◆ **REQUIRED TASKS**
[1] In the passage about Neal, what did Neal hand over and ask to have opened for him?
[2] Repeat everything in the passage about Neal from "During a long" down to "a systems perspective?".

◆ **PASSAGE SHOWN**
As the meeting began, I became aware of Neal’s breakfast. How he appeared to struggle with his fruit. How the juice cup in his hand flailed precariously close to being dumped on him, on me, and/or on the table. And I realized I had no idea how to help. I had no idea whether Neal wanted help. Would I offend him by offering help? What was Neal’s preference?

As the day went on, Neal confided in me that he was getting tired and I noted his symptoms worsening. He stood up abruptly and his chair, which was on wheels, flew backward so I grabbed it and held it for him. I saw him stumble and thought he would fall so I reached out and held his arm.  Neal brought out a pill container and I thought he was having some difficulty extracting his pills, but decided to hold off at first on offering assistance. Again, I wasn’t sure what he would want and whether he was finding my persistent questioning, e.g., “Can I help you?” “How can I assist?” “Can I get that for you?” bothersome. He retrieved his pills on his own. He then began to lean toward me and I asked again “can I help you,” but received no answer.

A bit later Neal handed me a can of soda and asked me to open it for him, which I was happy to do. And yet as I did so I noticed he also had a cup of ice and based on what I was witnessing I was thinking there was no way he would be able to pour the drink into his cup without spilling. And as I was about to ask him if he wanted me to do it (feeling more comfortable after a number of hours together), Neal leaned over to me and asked me to do so for him.

It’s interesting what thoughts go through your mind during these times.

Feeling that at any moment I could be wearing Neal’s drink, I made a pact with myself that if it does happen I will not show any manifestation of being startled, I will not immediately get up and go clean my suit, but rather I will take it in stride and ensure that I do not cause any sort of scene which would adversely impact Neal. Or, in other words, I will do my best to treat Neal how I would want to be treated in lieu of not truly knowing Neal and his preferences.

At the end of a long day I noticed Neal circling me. He came near and then circled away. He came near and then stumbled (and I supported him) and then circled away again. He then stopped nearby and we made eye contact and he simply said, “Tom, I want to shake your hand,” which we did and I responded, “Neal, it was so great to meet you.”

During a long commute home I continued to process these events.

I was blessed to be sitting with my new colleague. I was fortunate to be further reminded throughout the day of how important it is to develop relationships, to develop trust, to share openly and honestly, and to understand one another’s whole story, preferences, goals, desires, and so much more … and especially so in healthcare. I learned that the more I got to know Neal and understand his preferences the better I felt and the better I was able to respond accordingly and meet his needs more effectively.

Want to improve the healthcare system from a systems perspective?

Develop systems which allow for time, continuity, relationship, trust, authentic sharing, the telling and hearing of the patient’s whole story at each healthcare encounter. Create system change which positions clinicians to use tools such as emotional intelligence and motivational interviewing to ensure optimal sharing and comprehension. And not only collect data from these encounters, but rather turn the data into information and the information into wisdom by co-creating with the patient and family care pathways that are 100 percent aligned with the now understood preferences of the patient. Lastly, develop systems which track progress toward achievement of the co-created care plan (measure the impact).

If we are going to truly

  • engage patients and families,
  • improve patient satisfaction, engagement, activation,
  • improve clinician satisfaction and retention,
  • ensure resources are not wasted (save healthcare dollars), and
  • profoundly change and improve the healthcare system,

then we must.

Yes, Neal, it was so great to meet you. Thank you for allowing me the opportunity to learn from you.

◆ **SOURCE MATERIAL**
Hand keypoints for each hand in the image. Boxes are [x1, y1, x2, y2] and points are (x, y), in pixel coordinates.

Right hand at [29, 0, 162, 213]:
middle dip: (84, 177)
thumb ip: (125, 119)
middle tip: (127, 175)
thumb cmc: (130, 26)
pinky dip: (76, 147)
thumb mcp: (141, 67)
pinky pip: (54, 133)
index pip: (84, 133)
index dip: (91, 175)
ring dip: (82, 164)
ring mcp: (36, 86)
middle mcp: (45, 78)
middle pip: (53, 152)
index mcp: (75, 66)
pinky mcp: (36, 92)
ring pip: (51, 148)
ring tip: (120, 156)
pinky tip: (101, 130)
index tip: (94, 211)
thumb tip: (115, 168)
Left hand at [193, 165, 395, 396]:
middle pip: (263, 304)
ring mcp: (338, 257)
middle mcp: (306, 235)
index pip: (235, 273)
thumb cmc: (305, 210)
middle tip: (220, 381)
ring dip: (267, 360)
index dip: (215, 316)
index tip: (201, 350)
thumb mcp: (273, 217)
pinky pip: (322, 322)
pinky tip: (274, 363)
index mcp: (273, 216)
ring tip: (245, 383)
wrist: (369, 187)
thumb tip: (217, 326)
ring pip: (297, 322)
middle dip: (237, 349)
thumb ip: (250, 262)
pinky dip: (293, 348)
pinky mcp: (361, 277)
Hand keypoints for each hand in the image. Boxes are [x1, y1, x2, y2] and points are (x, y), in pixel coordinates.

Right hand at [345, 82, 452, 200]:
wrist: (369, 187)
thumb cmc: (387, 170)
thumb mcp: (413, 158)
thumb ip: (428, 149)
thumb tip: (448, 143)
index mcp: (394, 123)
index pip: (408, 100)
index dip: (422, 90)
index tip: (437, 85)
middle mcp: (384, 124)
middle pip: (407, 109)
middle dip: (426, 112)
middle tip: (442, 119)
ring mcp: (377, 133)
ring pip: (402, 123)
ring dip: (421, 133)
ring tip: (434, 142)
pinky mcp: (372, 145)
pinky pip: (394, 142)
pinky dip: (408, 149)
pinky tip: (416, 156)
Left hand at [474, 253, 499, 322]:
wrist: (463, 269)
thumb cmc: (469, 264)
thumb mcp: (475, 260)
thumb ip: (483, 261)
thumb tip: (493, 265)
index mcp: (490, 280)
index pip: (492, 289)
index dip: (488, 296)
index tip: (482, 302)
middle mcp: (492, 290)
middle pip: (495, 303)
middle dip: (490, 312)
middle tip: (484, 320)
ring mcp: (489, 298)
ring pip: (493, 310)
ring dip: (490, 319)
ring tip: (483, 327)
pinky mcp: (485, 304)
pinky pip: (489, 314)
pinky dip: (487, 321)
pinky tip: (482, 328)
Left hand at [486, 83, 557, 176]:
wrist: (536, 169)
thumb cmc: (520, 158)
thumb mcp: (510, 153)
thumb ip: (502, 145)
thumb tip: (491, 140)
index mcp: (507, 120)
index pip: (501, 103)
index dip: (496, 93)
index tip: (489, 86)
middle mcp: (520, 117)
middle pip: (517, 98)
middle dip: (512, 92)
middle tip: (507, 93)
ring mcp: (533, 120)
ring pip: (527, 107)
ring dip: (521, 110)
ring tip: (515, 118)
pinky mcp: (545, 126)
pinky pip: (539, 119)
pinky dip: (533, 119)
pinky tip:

◆ **ANSWERS FOR THE EXERCISE**
[1] A can of soda.

[2]
During a long commute home I continued to process these events.

I was blessed to be sitting with my new colleague. I was fortunate to be further reminded throughout the day of how important it is to develop relationships, to develop trust, to share openly and honestly, and to understand one another’s whole story, preferences, goals, desires, and so much more … and especially so in healthcare. I learned that the more I got to know Neal and understand his preferences the better I felt and the better I was able to respond accordingly and meet his needs more effectively.

Want to improve the healthcare system from a systems perspective?